# Thread: Ok I am drawing a blank

1. ## Ok I am drawing a blank

$\displaystyle integral$(e^(-x²))...from there I went to e^(-x²)≡$\displaystyle sigma$[(-x²)^n/n!]=$\displaystyle sigma$[(-1)^n*x^(2n)/n!] so$\displaystyle integral$(e^(-x²))=$\displaystyle integral$[!]=$\displaystyle sigma$[(-1)^n*x^(2n)/n!] dx]...but I am stuck on where to go from here if there is route

2. ## Sorry

It should read $\displaystyle integral$(e^(-x²))=$\displaystyle sigma$[(-1)^n*x^(2n)/n!] dx]...

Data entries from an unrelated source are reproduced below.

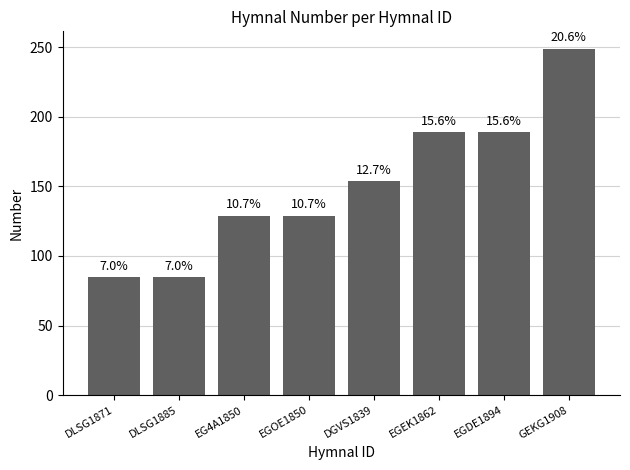

Between GEKG1908 and EGEK1862, which is larger?

GEKG1908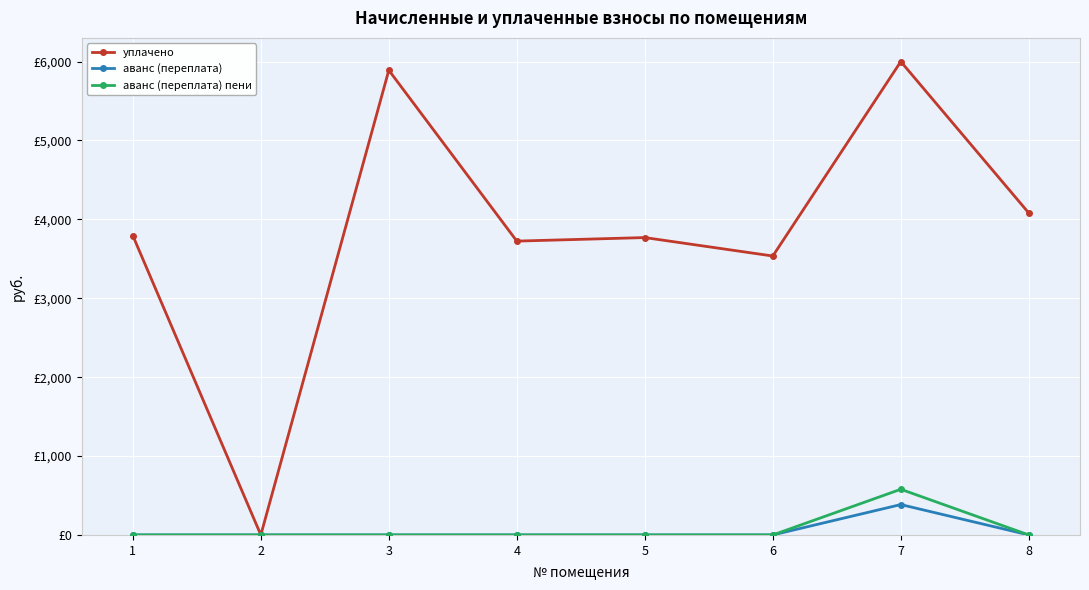

Does the chart have visible grid lines?

Yes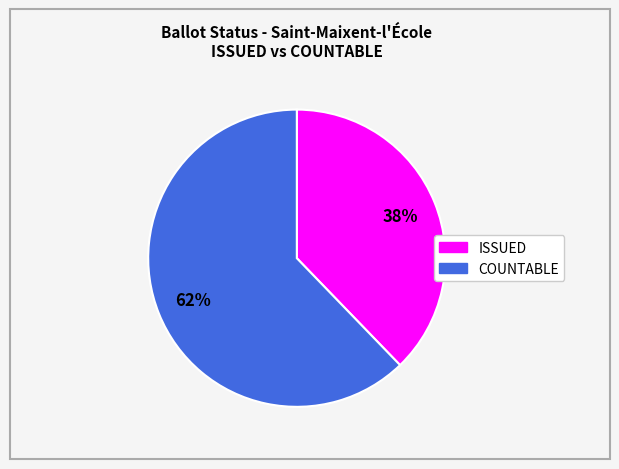

Which has a higher value, COUNTABLE or ISSUED?

COUNTABLE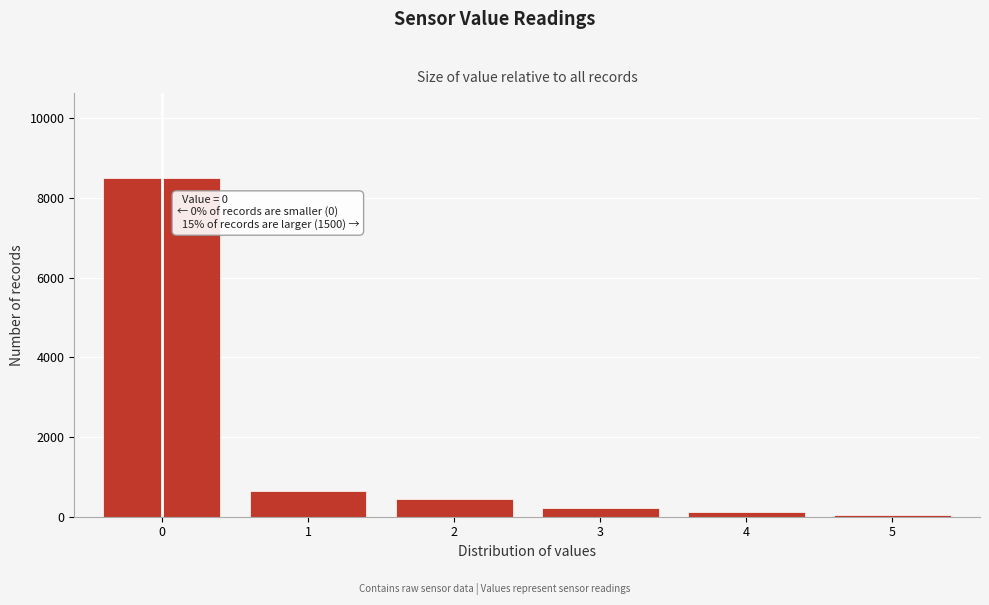

Reading left to right, list all the values displayed in this chart.

0=8500	1=650	2=450	3=230	4=120	5=50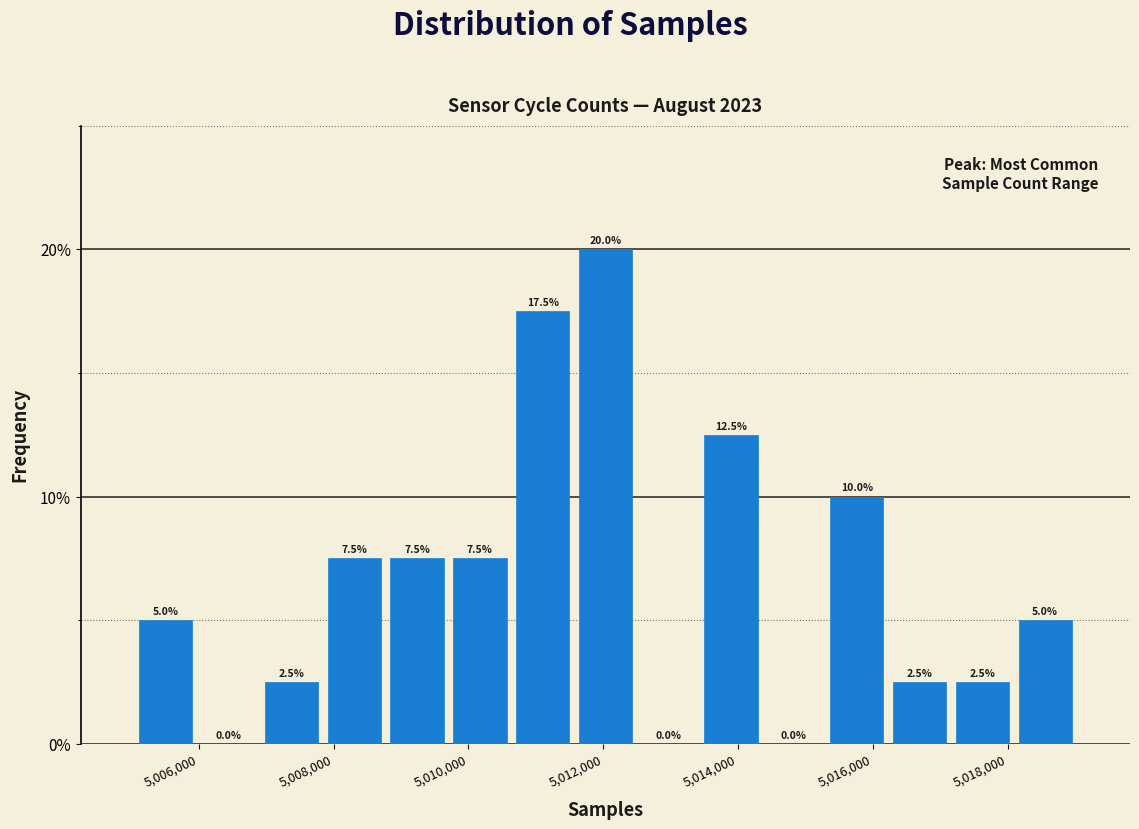

Which range on the x-axis has the tallest bar?

5011600 to 5012400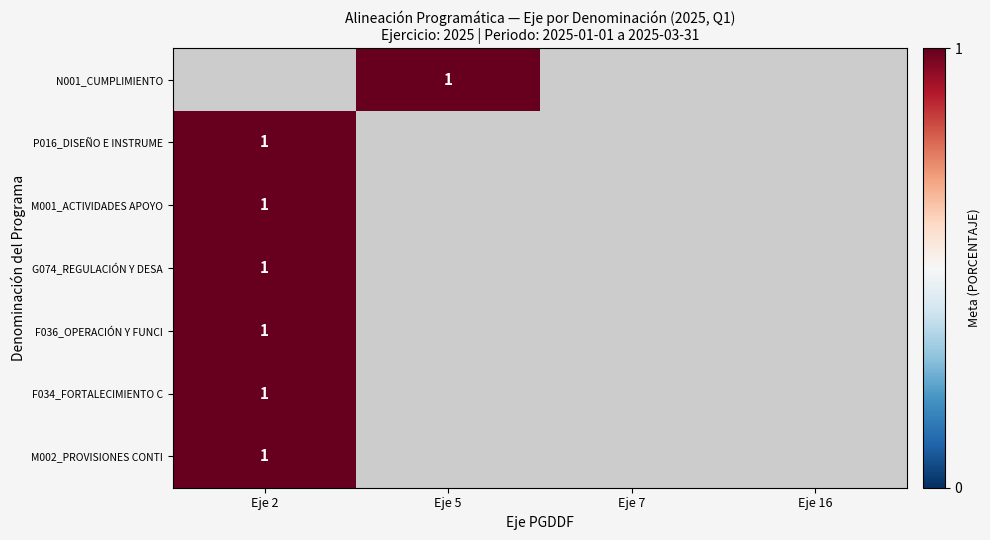

How many distinct data groups are displayed?

7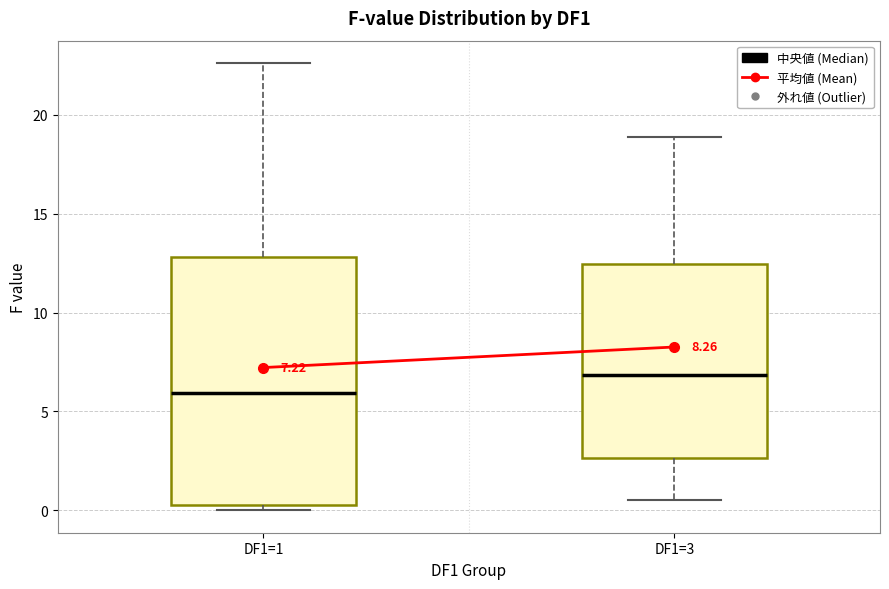

Which box's median line is the lowest?

DF1=1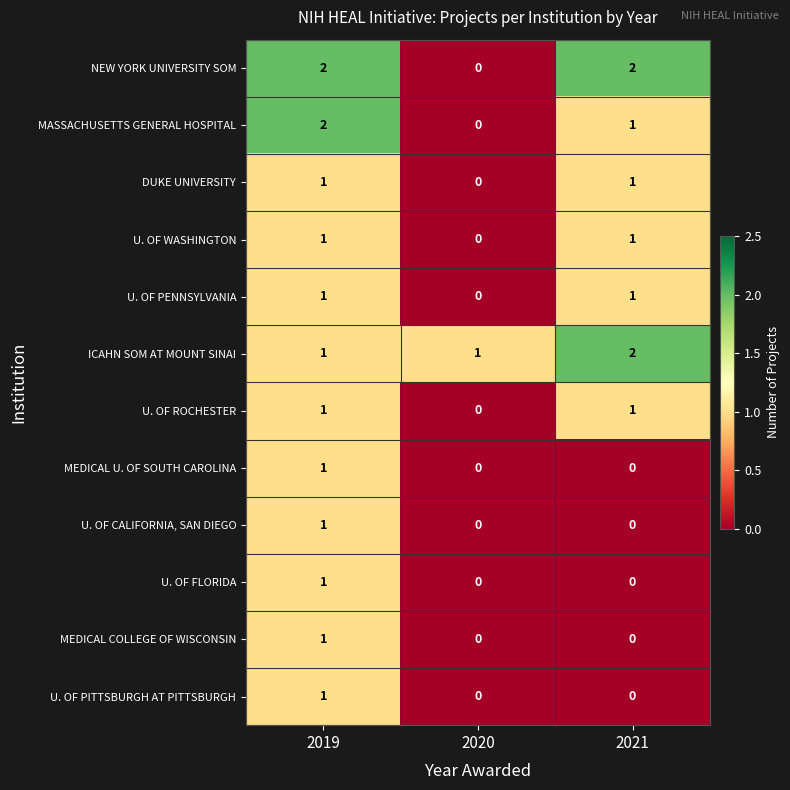

The value of U. OF PENNSYLVANIA at 2021 is 1. True or false?

True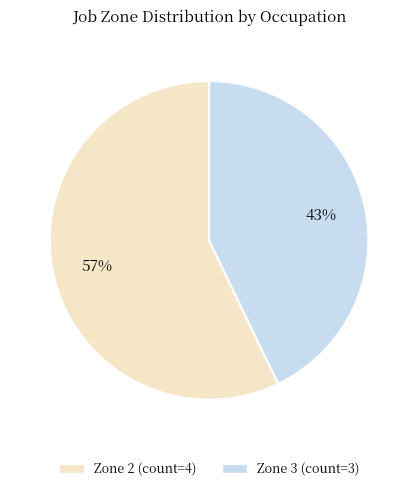

Is there a majority slice in this chart?

Yes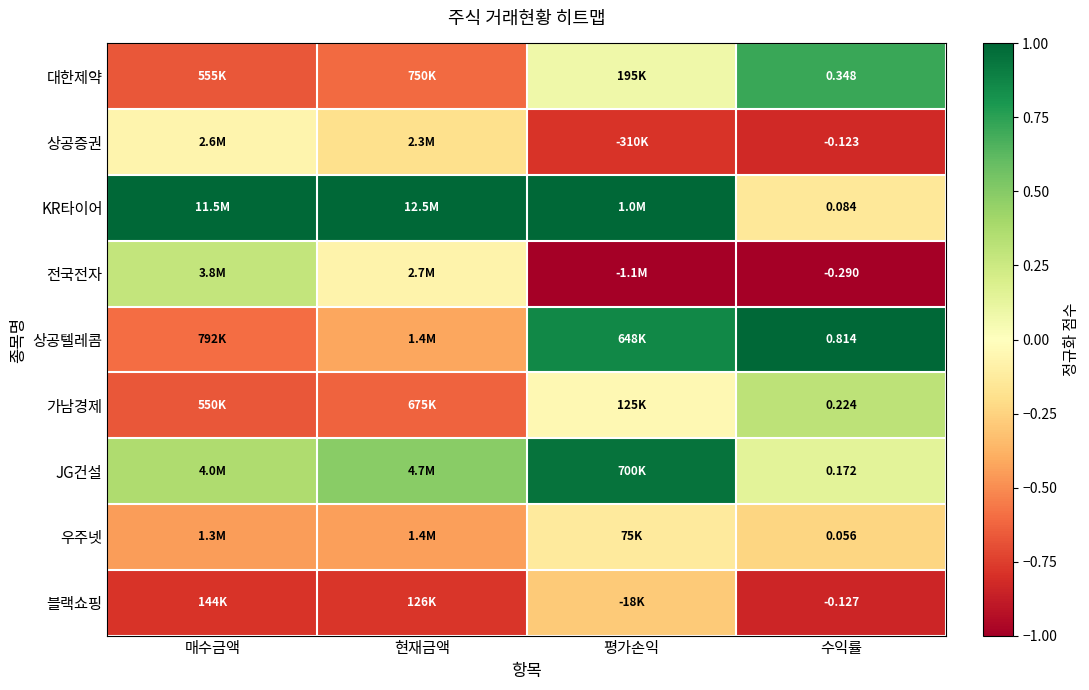

Is the value of 전국전자 at 수익률 greater than the value of 우주넷 at 수익률?

No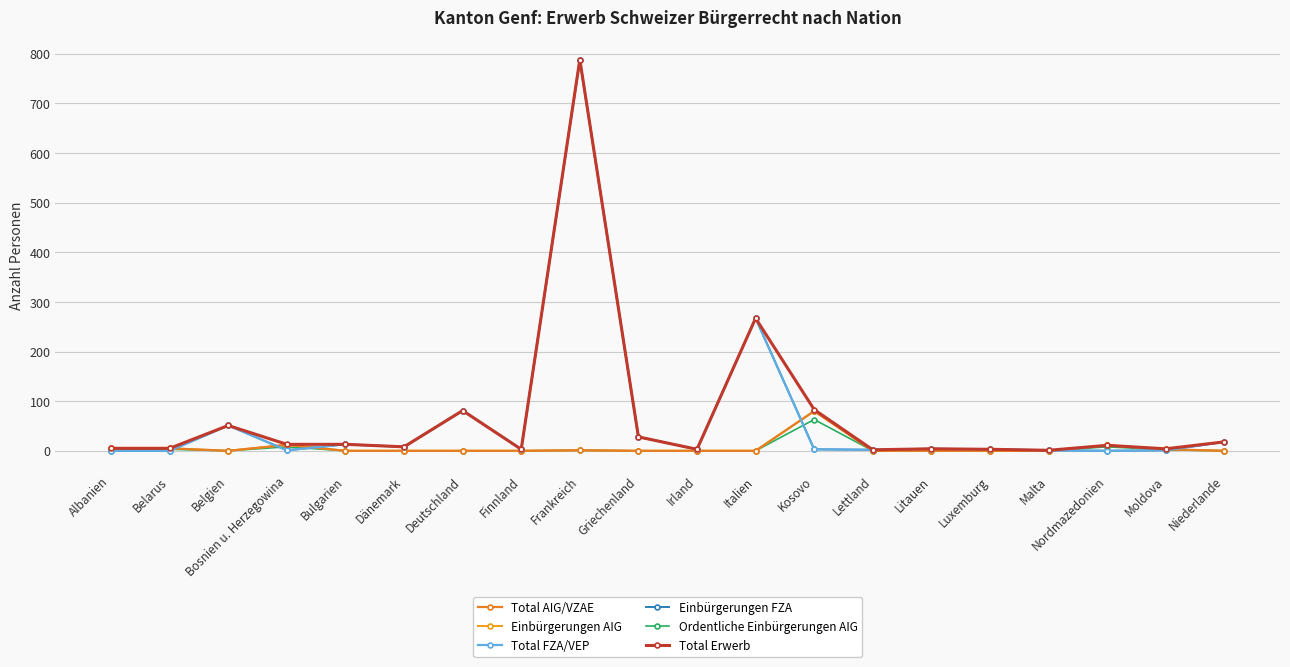

Does the chart have visible grid lines?

Yes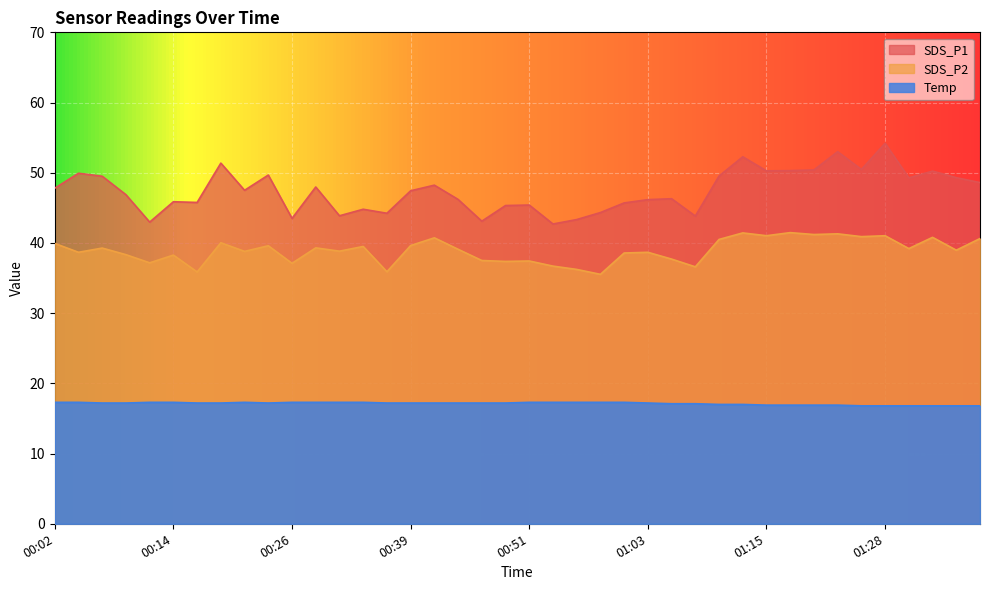

At 00:36, list the series in order from largest to smallest.

SDS_P1, SDS_P2, Temp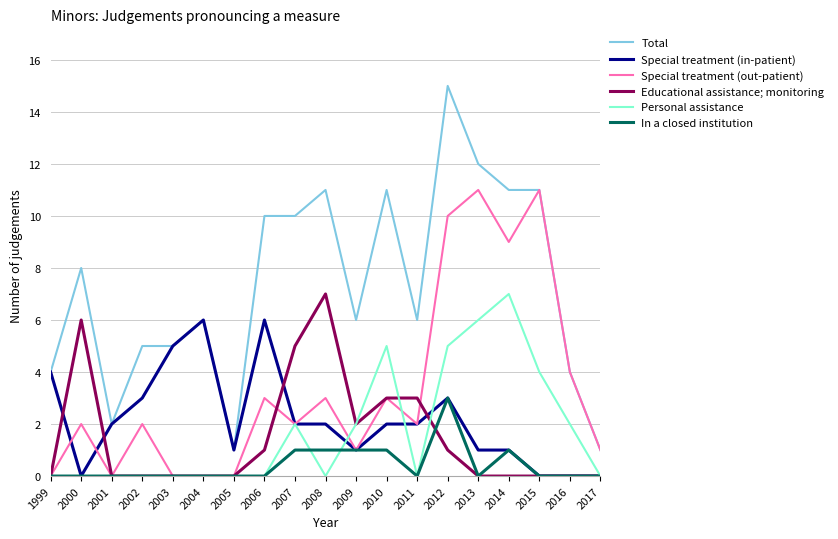

What is the average value of the Total series?

7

3. Well it's just a direct application of Maclaurin series for $\displaystyle e^x.$

4. ## This is embarrassing

I've learned it but forgotten could you elaborate

5. Originally Posted by Mathstud28
$\displaystyle integral$(e^(-x²))...from there I went to e^(-x²)≡$\displaystyle sigma$[(-x²)^n/n!]=$\displaystyle sigma$[(-1)^n*x^(2n)/n!] so$\displaystyle integral$(e^(-x²))=$\displaystyle integral$[!]=$\displaystyle sigma$[(-1)^n*x^(2n)/n!] dx]...but I am stuck on where to go from here if there is route
$\displaystyle \int \sum_{n=0}^{\infty}\frac{(-1)^nx^{2n}}{n!}dx=\sum_{n=0}^{\infty}\frac{(-1)^nx^{2n+1}}{n!(2n+1)}$

6. ## Just checking

but that holds true because n! and (-1)^n are constants and you just yanked them out evaluated your integral and then reintroduced them?